Welcome back to my Let's Cook - Ramadan Series. If you don't know what Ramadan is, it's the ninth month of the Islamic calendar when Muslims fast for 30 days, from sunrise to sunset. It's an incredibly spiritual month for many and I want to share some recipes that are made during this time, specifically in Syria.
This olive, tomato, & onion salad with olive oil, lemon, and mint is called the “Salad of the Poor” in Syria because the poor were used to living off their land. The most accessible foods were tomatoes, onions, and olives since Syria is well known for its fertile land to support olive trees to grow. It’s the simplest side salad you could ever make and it’s so flavorful because of the onion, mint, & lemon. It's a perfect source of veggies and fat to pair with some protein and carbs for lunch or dinner. All you need is 5-7 minutes to make this and you're good to go! Let's get to the recipe.
Prep time: 5 minutes
Total time: 7 minutes
This recipe is dairy free, gluten free, vegetarian, and vegan.

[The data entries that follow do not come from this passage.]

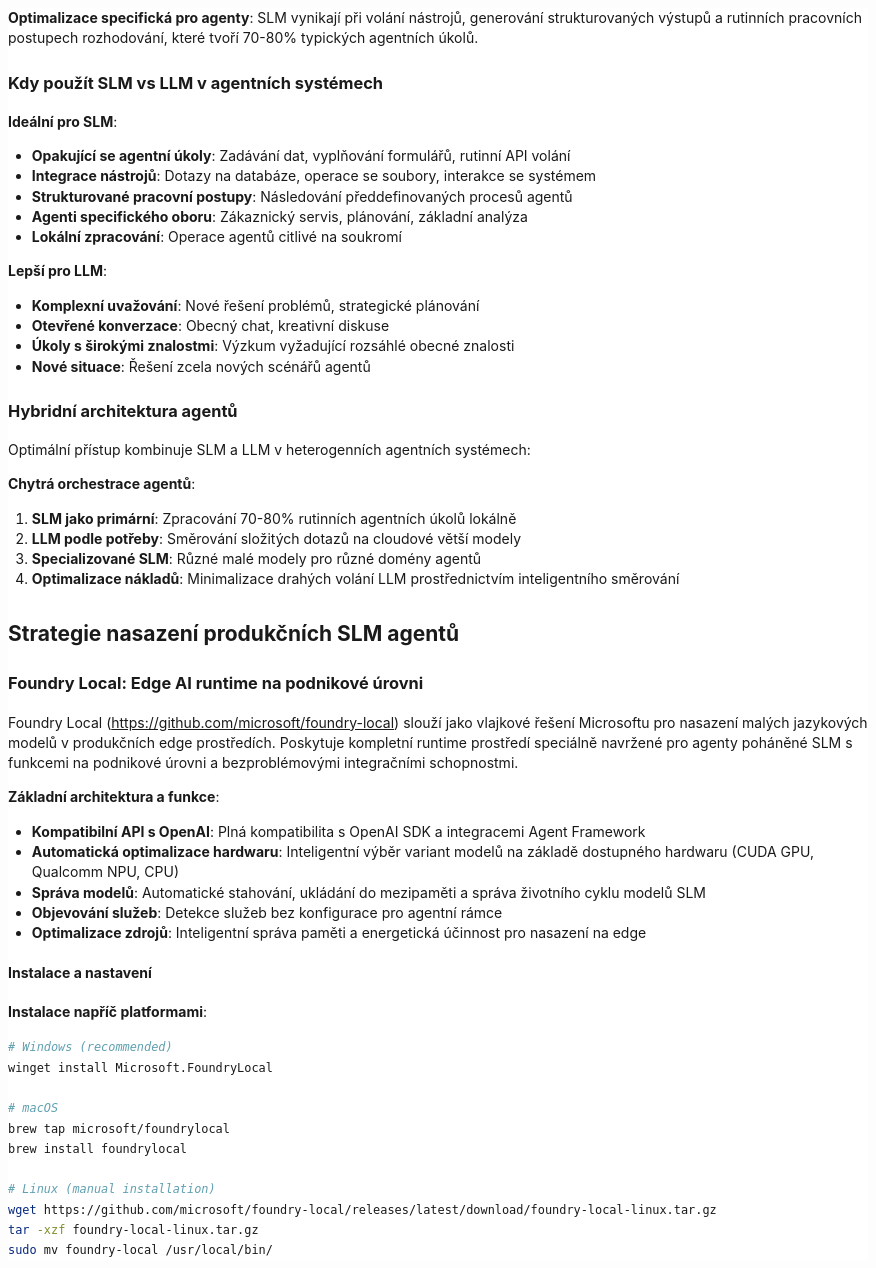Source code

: **Optimalizace specifická pro agenty**: SLM vynikají při volání nástrojů, generování strukturovaných výstupů a rutinních pracovních postupech rozhodování, které tvoří 70-80% typických agentních úkolů.

### Kdy použít SLM vs LLM v agentních systémech

**Ideální pro SLM**:
- **Opakující se agentní úkoly**: Zadávání dat, vyplňování formulářů, rutinní API volání
- **Integrace nástrojů**: Dotazy na databáze, operace se soubory, interakce se systémem
- **Strukturované pracovní postupy**: Následování předdefinovaných procesů agentů
- **Agenti specifického oboru**: Zákaznický servis, plánování, základní analýza
- **Lokální zpracování**: Operace agentů citlivé na soukromí

**Lepší pro LLM**:
- **Komplexní uvažování**: Nové řešení problémů, strategické plánování
- **Otevřené konverzace**: Obecný chat, kreativní diskuse
- **Úkoly s širokými znalostmi**: Výzkum vyžadující rozsáhlé obecné znalosti
- **Nové situace**: Řešení zcela nových scénářů agentů

### Hybridní architektura agentů

Optimální přístup kombinuje SLM a LLM v heterogenních agentních systémech:

**Chytrá orchestrace agentů**:
1. **SLM jako primární**: Zpracování 70-80% rutinních agentních úkolů lokálně
2. **LLM podle potřeby**: Směrování složitých dotazů na cloudové větší modely
3. **Specializované SLM**: Různé malé modely pro různé domény agentů
4. **Optimalizace nákladů**: Minimalizace drahých volání LLM prostřednictvím inteligentního směrování

## Strategie nasazení produkčních SLM agentů

### Foundry Local: Edge AI runtime na podnikové úrovni

Foundry Local (https://github.com/microsoft/foundry-local) slouží jako vlajkové řešení Microsoftu pro nasazení malých jazykových modelů v produkčních edge prostředích. Poskytuje kompletní runtime prostředí speciálně navržené pro agenty poháněné SLM s funkcemi na podnikové úrovni a bezproblémovými integračními schopnostmi.

**Základní architektura a funkce**:
- **Kompatibilní API s OpenAI**: Plná kompatibilita s OpenAI SDK a integracemi Agent Framework
- **Automatická optimalizace hardwaru**: Inteligentní výběr variant modelů na základě dostupného hardwaru (CUDA GPU, Qualcomm NPU, CPU)
- **Správa modelů**: Automatické stahování, ukládání do mezipaměti a správa životního cyklu modelů SLM
- **Objevování služeb**: Detekce služeb bez konfigurace pro agentní rámce
- **Optimalizace zdrojů**: Inteligentní správa paměti a energetická účinnost pro nasazení na edge

#### Instalace a nastavení

**Instalace napříč platformami**:
```bash
# Windows (recommended)
winget install Microsoft.FoundryLocal

# macOS
brew tap microsoft/foundrylocal
brew install foundrylocal

# Linux (manual installation)
wget https://github.com/microsoft/foundry-local/releases/latest/download/foundry-local-linux.tar.gz
tar -xzf foundry-local-linux.tar.gz
sudo mv foundry-local /usr/local/bin/
```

1. ½ finely diced yellow onion
2. 1-2 finely diced beefsteak tomatoes
3. 10 green olives chopped in halves
4. 2 TBSPs extra virgin olive oil
5. ½ lemon
7. ¼ TSP dried mint
1. Grab a serving bowl.
2. Add in ingredients 1-3.
3. In a small bowl add in the olive oil, juice of a lemon, dried mint, and salt to your liking. Mix well and pour onto the salad.
4. Mix. Taste test for more salt. Add if necessary.